**作業リスト**
• a. キュービクル撤去費用の文章を2文で要約すること。
• b. キュービクル撤去費用の文章を、最後の文の後から書き継ぐこと。

**選択テキスト**
______

キュービクルの撤去費用と内訳:工事手順・注意点ガイド
更新日:2025年08月25日(月)
マンションやビルに設置されている高圧受電設備(キュービクル)を撤去する「キュービクル廃止工事」には、高額な費用と専門的な手続きが必要です。 本記事では、撤去にかかる費用の目安や内訳、金額を左右する要因、工事の進め方、利用できる補助金制度までを解説します。また、高圧契約の解約やPCB含有機器の特別処分など、見落としやすい注意点も押さえています。
- 本記事のポイント
- キュービクル撤去に必要な費用構成とコスト変動の要因が明確にわかる。
- PCBやアスベストなど有害物処理や法令手続きの注意点を理解できる。
- 工事の進め方や見積比較、補助制度活用のコツを知り、安全かつ効率的に進められる。
キュービクルの撤去費用
キュービクルの撤去費用は小規模なものでも数十万円、大型設備なら数百万円規模になるのが一般的です。具体的な費用は設備の規模や状況によって大きく異なりますが、費用の内訳は大きく分けて以下の3つの項目に分類できます。

______

抽出データ項目:
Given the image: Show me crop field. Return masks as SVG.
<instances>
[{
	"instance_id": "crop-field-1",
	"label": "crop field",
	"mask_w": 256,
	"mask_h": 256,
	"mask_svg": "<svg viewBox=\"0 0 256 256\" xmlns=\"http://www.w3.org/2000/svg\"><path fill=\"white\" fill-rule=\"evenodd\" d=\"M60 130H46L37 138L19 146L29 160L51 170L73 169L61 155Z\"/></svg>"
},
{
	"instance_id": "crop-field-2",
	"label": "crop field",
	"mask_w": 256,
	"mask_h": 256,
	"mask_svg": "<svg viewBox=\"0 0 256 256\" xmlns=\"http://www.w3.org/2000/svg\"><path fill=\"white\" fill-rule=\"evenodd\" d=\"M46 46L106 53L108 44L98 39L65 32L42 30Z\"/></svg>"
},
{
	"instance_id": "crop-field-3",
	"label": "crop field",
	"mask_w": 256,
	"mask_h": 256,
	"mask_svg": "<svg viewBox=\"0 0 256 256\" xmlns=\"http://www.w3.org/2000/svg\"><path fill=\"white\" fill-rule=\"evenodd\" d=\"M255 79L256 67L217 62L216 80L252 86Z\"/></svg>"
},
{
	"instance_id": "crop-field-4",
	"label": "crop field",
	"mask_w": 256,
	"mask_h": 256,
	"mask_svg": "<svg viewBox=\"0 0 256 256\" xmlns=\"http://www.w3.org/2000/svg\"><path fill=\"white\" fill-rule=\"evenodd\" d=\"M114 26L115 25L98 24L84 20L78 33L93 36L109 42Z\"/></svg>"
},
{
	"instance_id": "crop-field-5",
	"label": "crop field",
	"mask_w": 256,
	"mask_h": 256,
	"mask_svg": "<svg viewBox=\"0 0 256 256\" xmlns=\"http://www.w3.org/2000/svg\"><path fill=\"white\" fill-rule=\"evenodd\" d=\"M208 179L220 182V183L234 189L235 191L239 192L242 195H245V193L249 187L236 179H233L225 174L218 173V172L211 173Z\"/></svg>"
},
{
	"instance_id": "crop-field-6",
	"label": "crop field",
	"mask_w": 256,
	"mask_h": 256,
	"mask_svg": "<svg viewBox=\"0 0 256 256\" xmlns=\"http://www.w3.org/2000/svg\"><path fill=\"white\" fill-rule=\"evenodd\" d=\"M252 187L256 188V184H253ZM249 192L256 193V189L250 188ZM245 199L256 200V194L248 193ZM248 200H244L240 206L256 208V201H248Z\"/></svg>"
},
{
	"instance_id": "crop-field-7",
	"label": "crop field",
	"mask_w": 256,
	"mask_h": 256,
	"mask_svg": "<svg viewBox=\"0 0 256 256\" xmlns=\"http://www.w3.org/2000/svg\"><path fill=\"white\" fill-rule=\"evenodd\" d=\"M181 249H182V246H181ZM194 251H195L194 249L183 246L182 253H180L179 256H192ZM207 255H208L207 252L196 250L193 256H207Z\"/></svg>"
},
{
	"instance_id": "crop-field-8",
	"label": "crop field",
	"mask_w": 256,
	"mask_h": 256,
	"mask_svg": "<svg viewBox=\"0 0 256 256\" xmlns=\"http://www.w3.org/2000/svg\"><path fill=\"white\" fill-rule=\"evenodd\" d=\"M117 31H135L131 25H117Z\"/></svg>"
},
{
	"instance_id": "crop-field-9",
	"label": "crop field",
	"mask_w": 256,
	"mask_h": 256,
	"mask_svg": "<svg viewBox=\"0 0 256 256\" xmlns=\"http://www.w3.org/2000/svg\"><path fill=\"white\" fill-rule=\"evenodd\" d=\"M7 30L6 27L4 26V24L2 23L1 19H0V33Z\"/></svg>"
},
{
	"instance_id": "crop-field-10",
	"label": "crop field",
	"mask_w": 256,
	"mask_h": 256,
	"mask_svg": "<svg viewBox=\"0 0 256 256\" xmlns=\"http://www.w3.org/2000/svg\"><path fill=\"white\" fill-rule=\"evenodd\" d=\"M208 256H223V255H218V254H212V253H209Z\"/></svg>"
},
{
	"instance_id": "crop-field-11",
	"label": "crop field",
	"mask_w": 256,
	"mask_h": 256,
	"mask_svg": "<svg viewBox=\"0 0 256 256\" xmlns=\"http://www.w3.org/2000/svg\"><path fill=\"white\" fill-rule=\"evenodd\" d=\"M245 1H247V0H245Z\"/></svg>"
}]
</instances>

______

**出力一覧**
• a. マンションやビルの高圧受電設備であるキュービクルの撤去には高額な費用と専門的な手続きが必要で、本記事は費用の目安や内訳、金額を左右する要因、工事の進め方、補助金制度、高圧契約の解約やPCB含有機器の特別処分といった注意点を解説している。撤去費用は小規模なものでも数十万円、大型設備なら数百万円規模になるのが一般的で、その内訳は大きく3つの項目に分類できる。

• b.
撤去工事費用
キュービクル本体の解体・取り外し作業や、敷地内から搬出するための作業にかかる費用です。電気工事士や作業員の人件費、現場監督や安全管理者の人件費、クレーン車・トラックなど重機車両の手配費用、養生や仮設足場・照明、安全柵・警備員といった安全対策費用などが含まれます。
例えば電気工事士の人件費は1日あたり約25,000~35,000円、クレーン付きトラック(ユニック車)なら1日あたり80,000~150,000円程度が相場とされています。現場の条件によって必要な人員・重機の稼働日数は変動し、小規模で屋外に設置されたキュービクルなら作業員3~4人とユニック車1台で1日程度(撤去工事費約20万円)で済むケースもありますが、大型工場の1,000kVA級キュービクルを地下室から搬出するような場合は人力中心の大がかりな作業が必要となり、数百万円規模の工事費になる可能性もあります。
廃材処理費用
撤去した設備の産業廃棄物処理にかかる費用です。キュービクルから出る主な廃棄物には金属くず、廃プラスチック類、ゴムくず、ガラス・コンクリート・陶磁器くず、廃油(絶縁油)などがあります。このうち鉄・銅などの金属くずは有価物として買い取ってもらえる可能性もありますが、それ以外の廃材は基本的に有償処分となり、許可を持つ産業廃棄物処理業者に委託して処分する必要があります。
処理費用はキュービクルの規模や重量に依存しますが、運搬費込みで少なくとも十数万円~数十万円程度は見込んでおくべきでしょう。絶縁油の抜き取り処理費用も含め、廃棄物の分量が増えるほど処分費も高額になります。また古い機器にPCBやアスベストを含む場合は「特別管理産業廃棄物」としてさらに厳重な処理が求められ、処理費用も飛躍的に高くなる点に注意が必要です。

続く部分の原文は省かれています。